Anonymous Anónimo said...

«...pasmo em aperceber-me agora do tem algo conciliador que imprime à sua análise da política científica em Portugal. Quem o viu e quem o vê. Na realidade, a leitura dos princípios do mesmo dá a entender que “até nem estão más as coisas” no domínio da investigação em Portugal...»

É natural que "tubarões" como BSS não tenham particulares razões de queixa da política "científica"em Portugal nem da distribuição do "bolo" FCT. Podem dar-se ao luxo de emprestar - ou melhor, de vender - o nome a projectos, receber e distribuir o dinheirinho correspondente, deixando o trabalho entregue aos escravos, à arraia-miúda, a que de resto não ligam um chavo! (tenho uma colega que trabalha num projecto "coordenado" por um desses tubarões e, até hoje, nunca pôs a vista em cima da dita cuja figura...) Há certos nomes de "veneráveis" que só servem mesmo para dar uma falsa visibilidade, marketing & publicidade a "projectos de investigação", a maior parte das vezes com intuitos auto-promocionais e puramente egocêntricos.
Enfim, é caso para dizer: quem não vos conhece que vos compre... ;p
DK

dezembro 30, 2004 11:47 da manhã  
Anonymous Anónimo said...

A isto chama-se serviço público e de qualidade. Parabens pelo conteúdo substantivo deste blogue. Um abraço com votos de Bom Ano Novo com muita saúde para poder continuar este trabalho.
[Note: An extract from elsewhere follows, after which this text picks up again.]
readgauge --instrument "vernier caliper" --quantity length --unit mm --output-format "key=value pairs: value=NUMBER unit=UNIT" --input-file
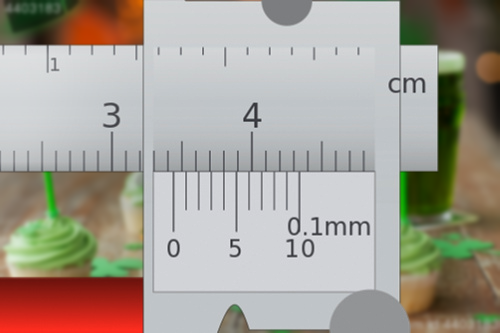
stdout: value=34.4 unit=mm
Abraço, OLima. ondas.blogs.sapo.pt

dezembro 30, 2004 2:47 da tarde  
Blogger mfc said...

Olha, um grande (enorme) 2005.
...com tudo de bom !

dezembro 30, 2004 10:17 da tarde  
Blogger Miguel Pinto said...

A produção científica em Portugal está umbilicalmente ligada ao modelo organizativo do sistema educativo que adoptou uma matriz piramidal marcadamente exclusiva. O grande paradoxo é que a escola convive mal com a excelência. Programas avulsos, como é o caso do Programa Ciência Viva, são soluções inconsequentes gerando efeitos superficiais na cultura escolar. Não será este um bom pretexto para repensar a escola e piscar o olho à escola cultural?
Um bom ano.

dezembro 30, 2004 11:09 da tarde  
Anonymous Anónimo said...

ó anónimo, isso já eu me apercebi há muito. há por aqui uns figurões que se fartam de ganhar dinheiro à custa de tragédias alheias.